Seja como for, no PS não há grandes dúvidas de que foi o PSD quem falhou o acordado. «Há partidos que dão valor aos seus compromissos, há pessoas que honram a sua palavra. Não foi o caso. Nem é o caso do PSD», reagia o líder parlamentar socialista logo no final do plenário de quarta-feira, acusando os sociais-democratas de «falha grave» e deixando no ar a ideia de que o facto de o PSD não ter honrado o que estava acordado põe em causa tudo que tinha ficado estabelecido entre os dois partidos.
Provedor de Justiça em causa
Carlos César não quis dizê-lo preto no branco, mas afirmou que no início da próxima sessão legislativa os socialistas anunciarão a sua posição sobre esta «e outras eleições». Ou seja, no que toca ao PS volta tudo à estaca zero e os sociais-democratas podem deixar de dar como garantido que indicarão o nome do provedor de Justiça – como tinha ficado acordado como moeda de troca pelo apoio ao nome de Correia de Campos – uma vez que não cumpriram o acordo com os socialistas.
Este desfecho depois de meses de negociações tensas entre PS e PSD para conseguir acertar os nomes para os vários órgãos que necessitam de uma maioria de dois terços na Assembleia da República para serem eleitos, fez com que voltasse a ideia de que ainda não está sarada a crispação política desencadeada pela solução governativa à esquerda.
«A não eleição de Correia de Campos (a quem presto a minha homenagem) para a presidência do Conselho Económico e Social trouxe para o debate vários assuntos. Um desses assuntos é posto, por alguns, do seguinte modo: como vai o PS fazer acordos com o PSD, se este PSD é um coio de mentirosos? Ou, noutra versão: isto significa que faliu o pântano dos negócios do Bloco Central», escreveu Porfírio Silva na sua página de Facebook, explicando discordar «frontalmente desta abordagem, por achá-la perigosa para a democracia».

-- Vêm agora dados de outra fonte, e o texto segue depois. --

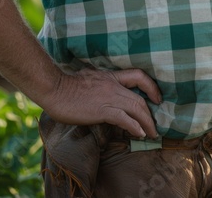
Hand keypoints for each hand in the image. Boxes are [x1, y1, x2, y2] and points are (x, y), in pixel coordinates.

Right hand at [40, 68, 162, 138]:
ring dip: (146, 123)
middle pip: (140, 98)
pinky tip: (139, 134)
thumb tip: (104, 93)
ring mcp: (109, 97)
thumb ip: (101, 84)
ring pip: (136, 108)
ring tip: (151, 134)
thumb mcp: (90, 78)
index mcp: (111, 76)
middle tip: (155, 126)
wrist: (54, 88)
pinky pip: (124, 118)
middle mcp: (114, 85)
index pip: (139, 75)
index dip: (151, 86)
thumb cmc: (66, 86)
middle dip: (150, 114)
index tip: (157, 98)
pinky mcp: (102, 110)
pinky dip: (134, 126)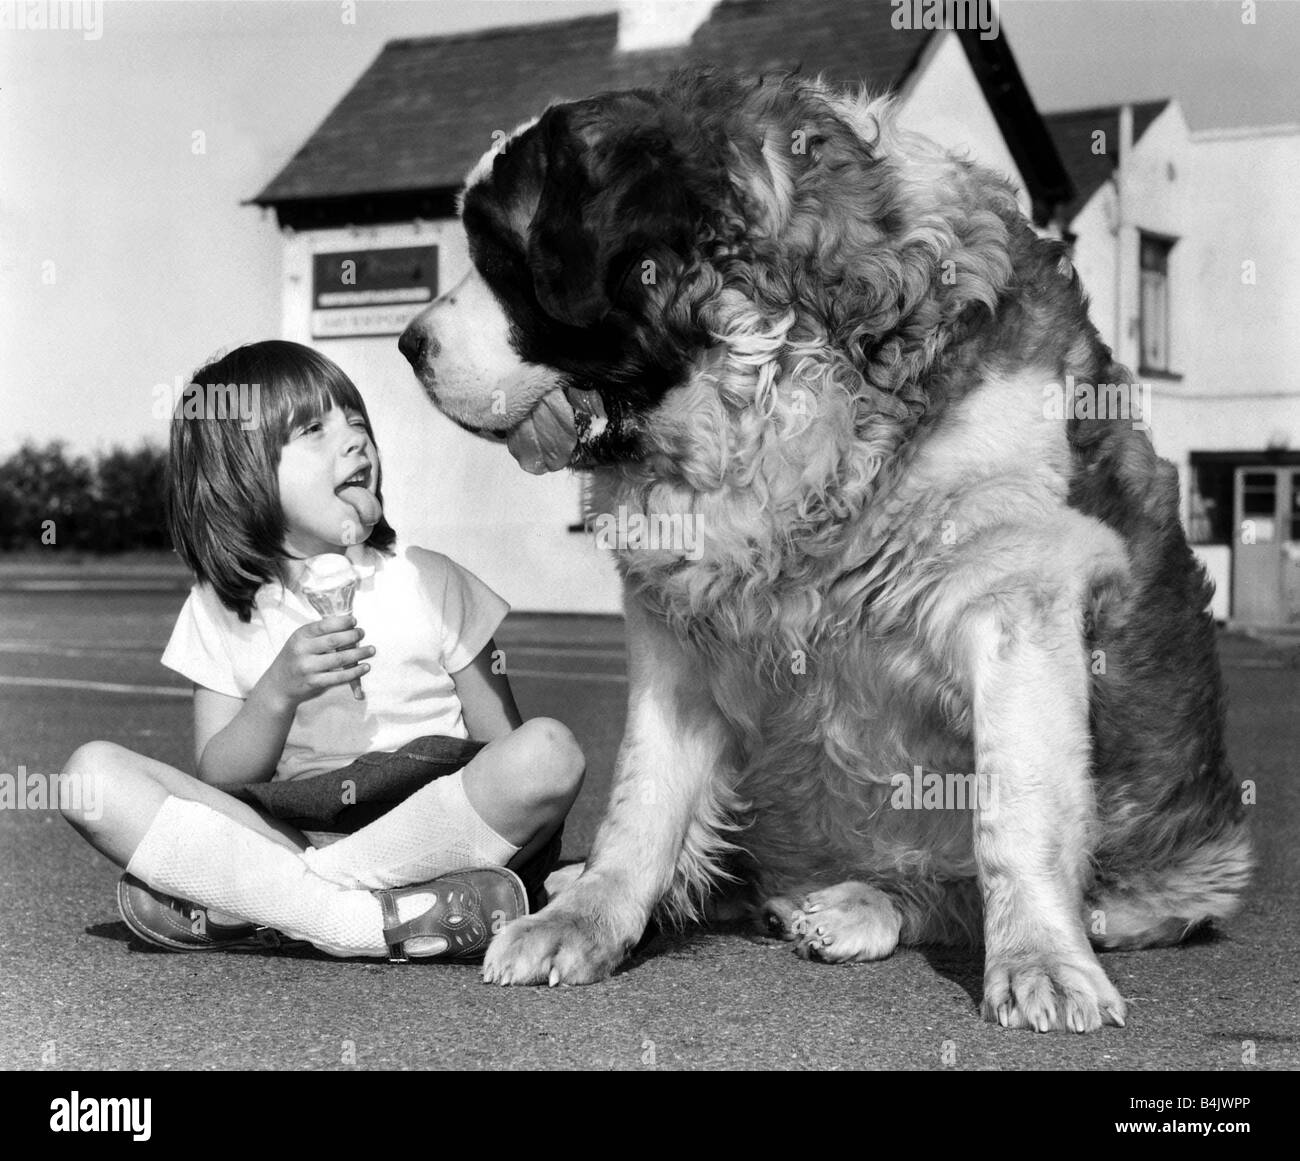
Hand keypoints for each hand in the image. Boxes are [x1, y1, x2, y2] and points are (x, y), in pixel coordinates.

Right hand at [256, 615, 373, 712]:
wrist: (278, 685)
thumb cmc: (294, 659)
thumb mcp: (299, 641)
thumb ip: (318, 634)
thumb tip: (347, 624)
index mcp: (299, 636)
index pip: (324, 625)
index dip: (342, 622)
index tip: (354, 621)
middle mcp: (302, 651)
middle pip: (334, 641)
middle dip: (353, 636)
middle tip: (362, 634)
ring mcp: (307, 668)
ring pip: (339, 659)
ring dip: (359, 654)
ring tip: (371, 650)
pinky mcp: (314, 683)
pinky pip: (339, 677)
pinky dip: (355, 672)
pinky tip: (365, 667)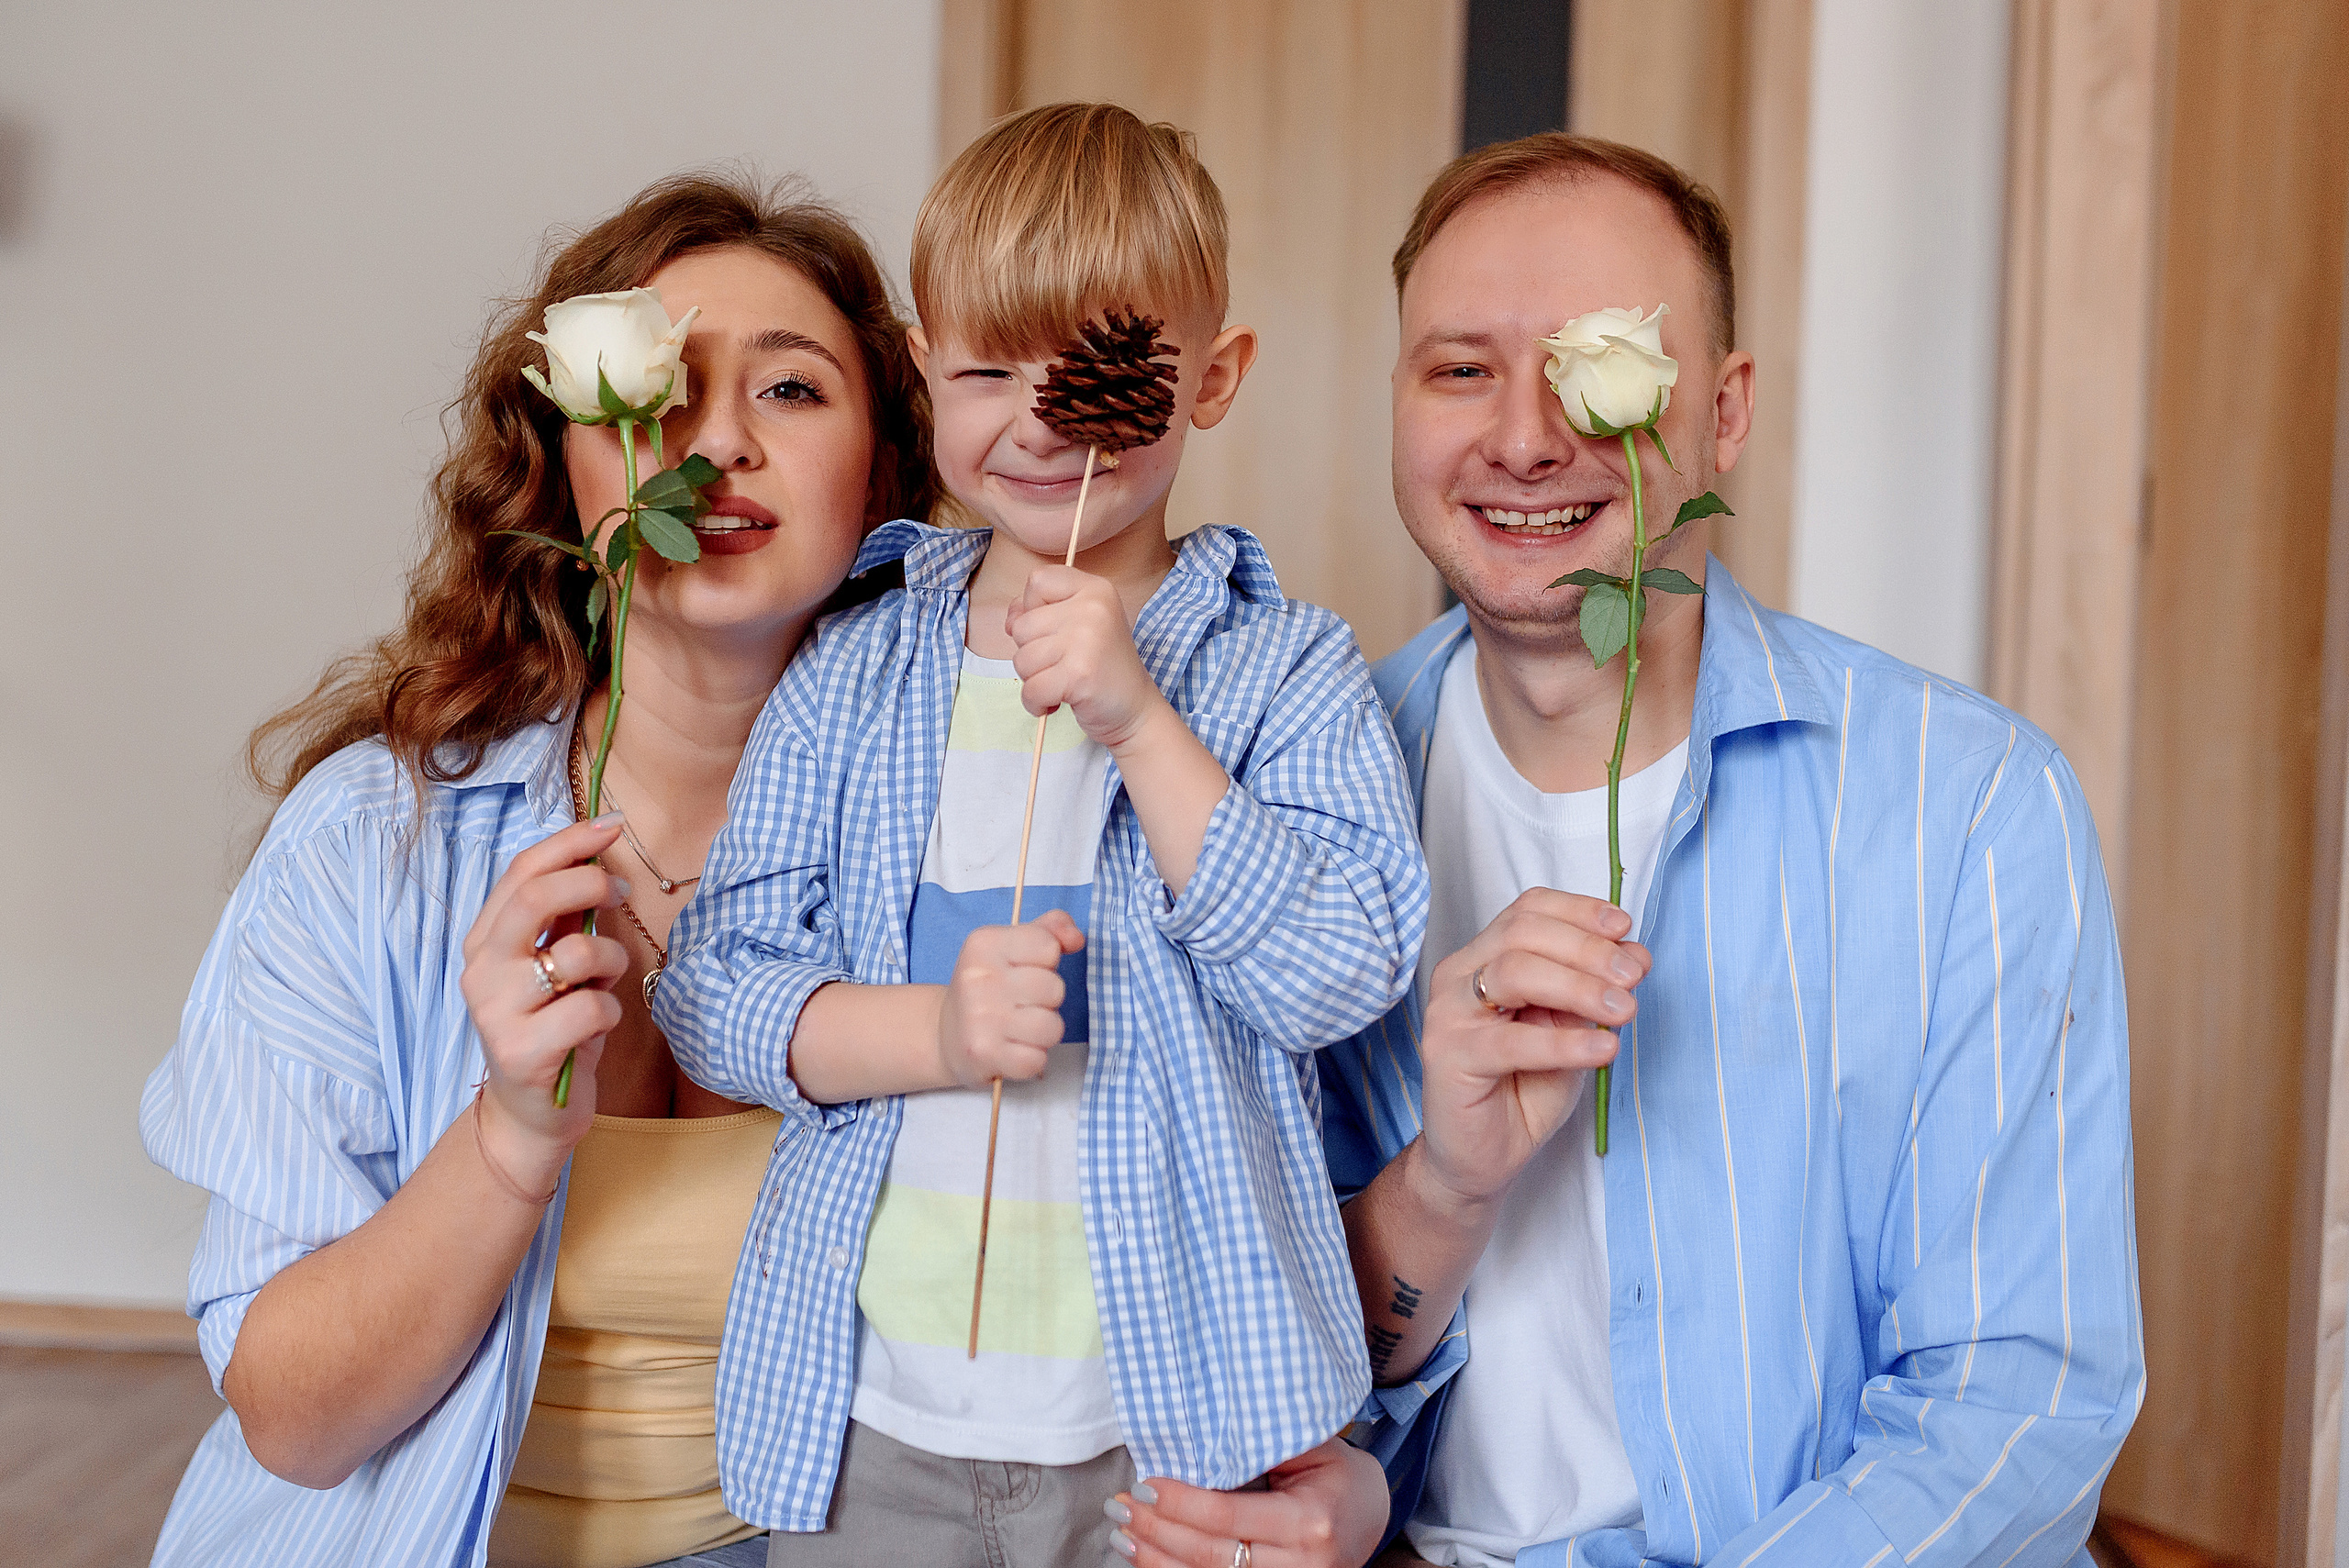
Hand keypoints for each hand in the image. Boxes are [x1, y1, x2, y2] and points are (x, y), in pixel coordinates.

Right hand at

O dirigente socialista está contra a forma como alguns aproveitaram o episódio para pôr em causa o método de eleição por dois terços dos deputados. «Esta ideia de que a maioria do momento não pode decidir tudo sozinha, precisando de parte da oposição para isso, é uma ideia com mérito. É a mesma ideia que faz com que sejam precisos dois terços para mudar a Constituição», explica Porfírio, defendendo que este mecanismo de eleição não é «uma negociata à la Bloco Central».
Candidato em silêncio
Seja como for, não é claro o que acontecerá em setembro quando os trabalhos parlamentares forem retomados e voltar a pôr-se a questão de encontrar um novo presidente para o CES.
Várias fontes parlamentares falam em «humilhação» e admitem a hipótese de Correia de Campos não querer submeter-se a uma nova votação. Se isso acontecer, Carlos César e Luís Montenegro terão de voltar a sentar-se à mesa para concordar num nome. Mas, para já, Montenegro assegura que no que toca ao PSD vale o que ficou acordado, caso Correia de Campos aceite voltar a ser candidato.
«Mantemos os termos do que acordámos», assegurou já o líder da bancada social-democrata, garantido que o PSD «redobrará esforços» no sentido de convencer os deputados sociais-democratas a honrar esse compromisso viabilizando a eleição do nome proposto pelo PS.
Correia de Campos é que até agora não se quis pronunciar sobre o sucedido nem explicar se continua disponível.